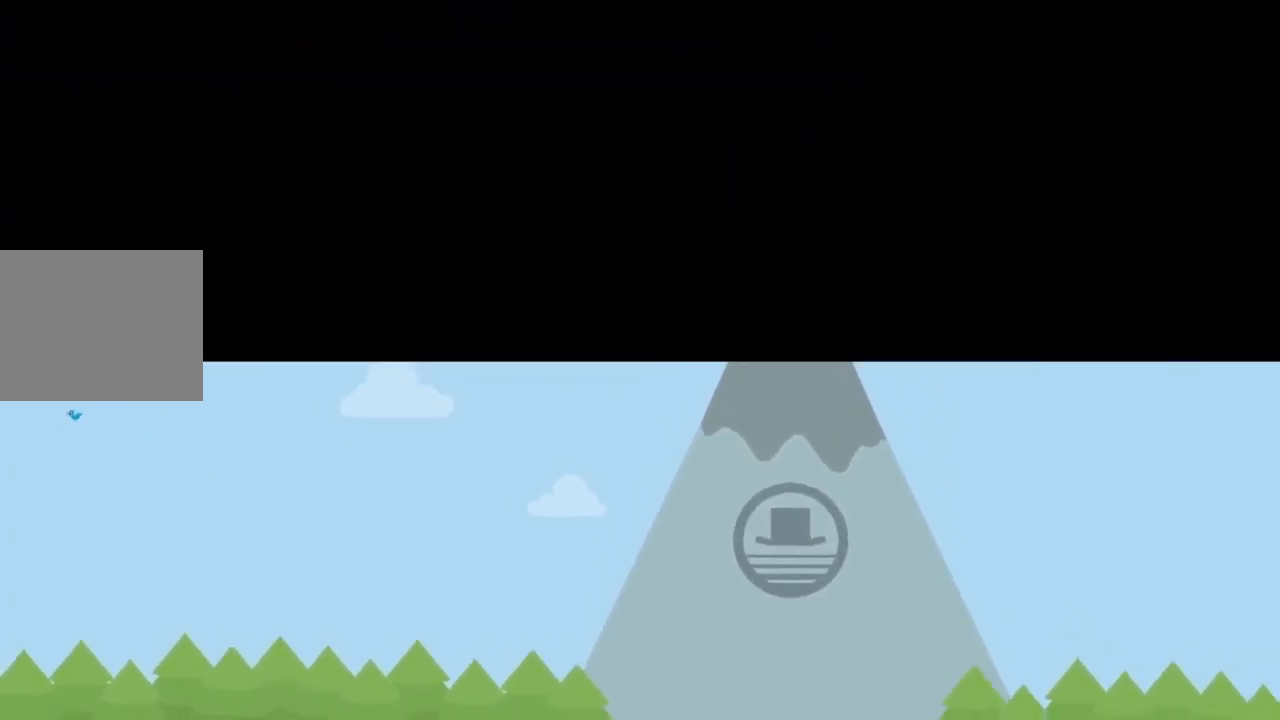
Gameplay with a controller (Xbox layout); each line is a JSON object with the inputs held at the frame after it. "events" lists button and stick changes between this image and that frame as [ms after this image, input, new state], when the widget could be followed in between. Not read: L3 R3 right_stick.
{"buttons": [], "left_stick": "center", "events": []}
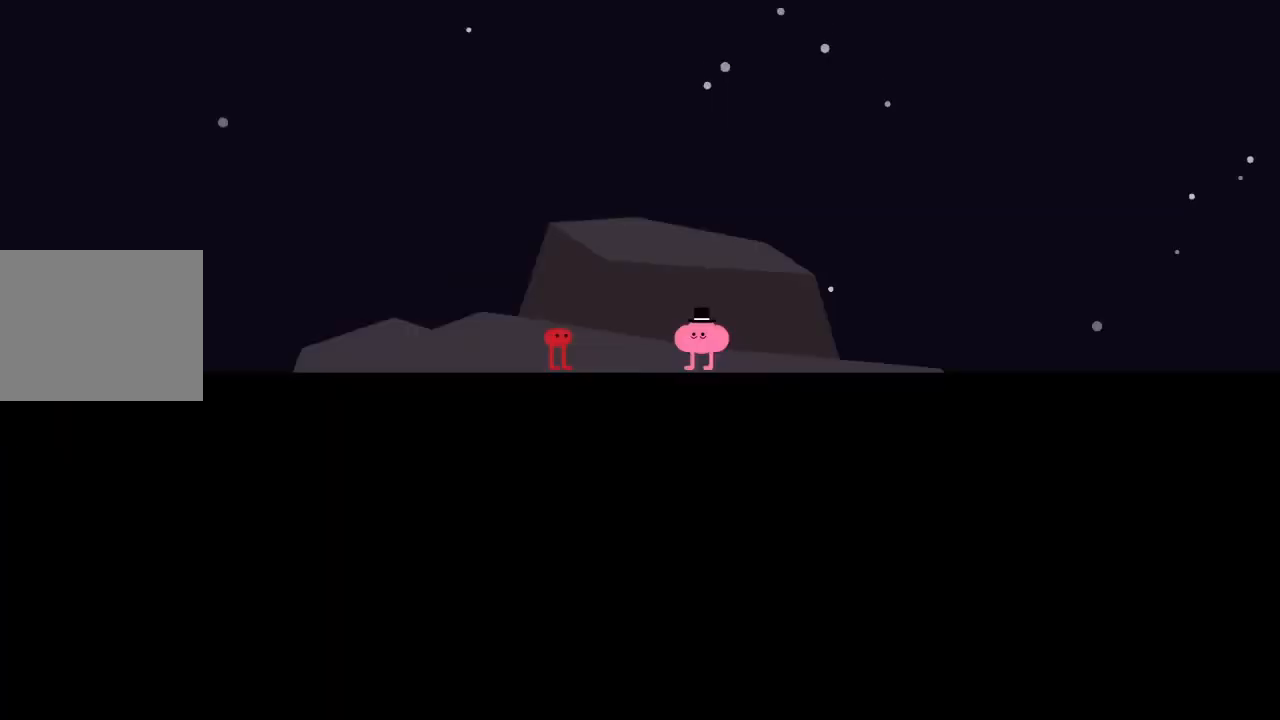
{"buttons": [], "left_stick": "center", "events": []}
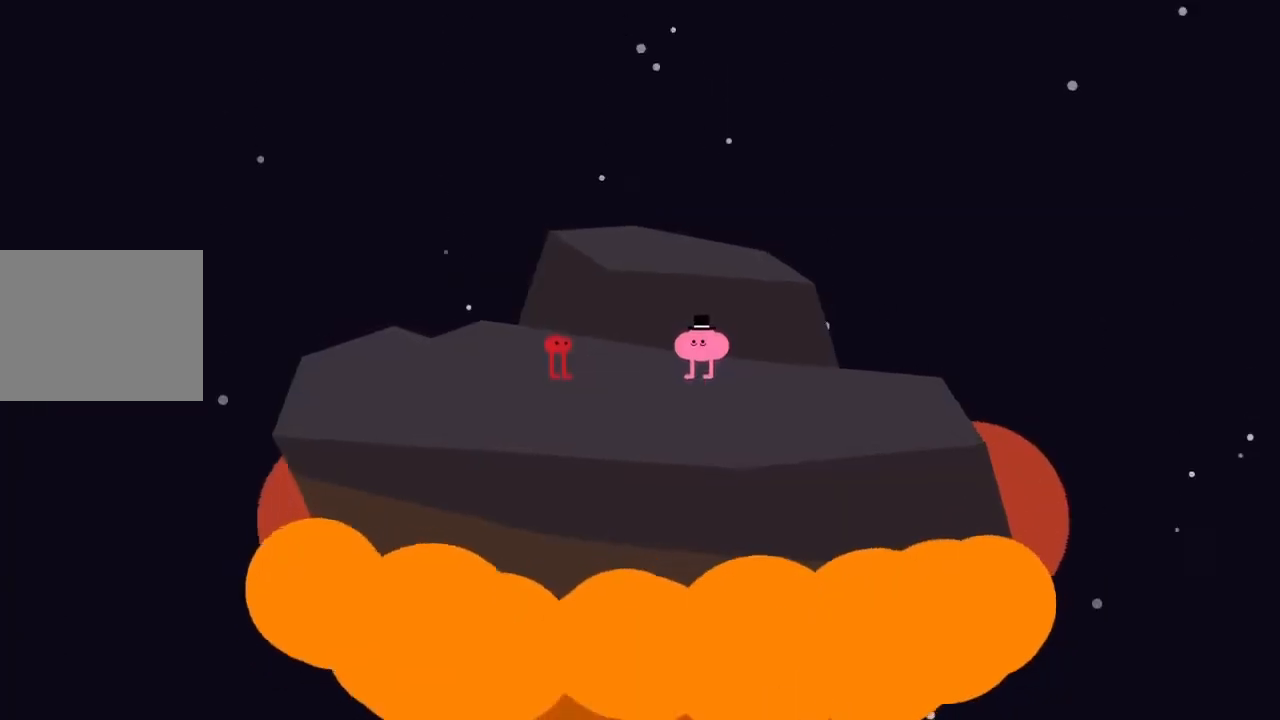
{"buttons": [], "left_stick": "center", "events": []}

---+---

• **Work to complete**:
What is needed is the data above, retyped exactly, with every picture left out.

• **Answer below**:
Gameplay with a controller (Xbox layout); each line is a JSON object with the inputs held at the frame after it. "events" lists button and stick changes between this image and that frame as [ms after this image, input, new state], when the widget could be followed in between. Not read: L3 R3 right_stick.
{"buttons": [], "left_stick": "center", "events": []}
{"buttons": [], "left_stick": "center", "events": []}
{"buttons": [], "left_stick": "center", "events": []}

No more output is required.